• What you will do
After locating the line with "right eye: (402, 112)", reproduce it and all following lines of the listing below exactly, stopping only at the final line.

- - -

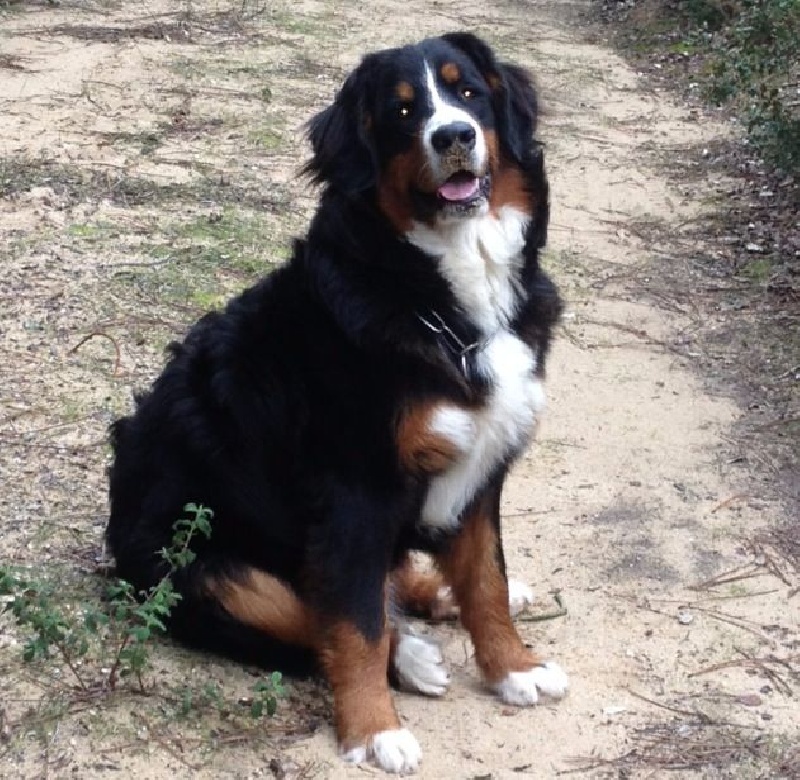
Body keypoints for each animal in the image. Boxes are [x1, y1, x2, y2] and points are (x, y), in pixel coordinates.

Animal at [108, 32, 568, 772]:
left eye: (467, 91)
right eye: (402, 112)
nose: (454, 135)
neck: (437, 294)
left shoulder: (481, 469)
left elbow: (486, 584)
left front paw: (514, 667)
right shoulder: (356, 490)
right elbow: (353, 624)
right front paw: (374, 730)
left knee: (395, 578)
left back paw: (435, 602)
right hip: (206, 569)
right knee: (319, 614)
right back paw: (411, 656)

- - -

• Exercise answer
right eye: (402, 112)
nose: (454, 135)
neck: (437, 294)
left shoulder: (481, 469)
left elbow: (486, 584)
left front paw: (514, 667)
right shoulder: (356, 490)
right elbow: (353, 624)
right front paw: (374, 730)
left knee: (395, 578)
left back paw: (435, 602)
right hip: (206, 569)
right knee: (319, 614)
right back paw: (411, 656)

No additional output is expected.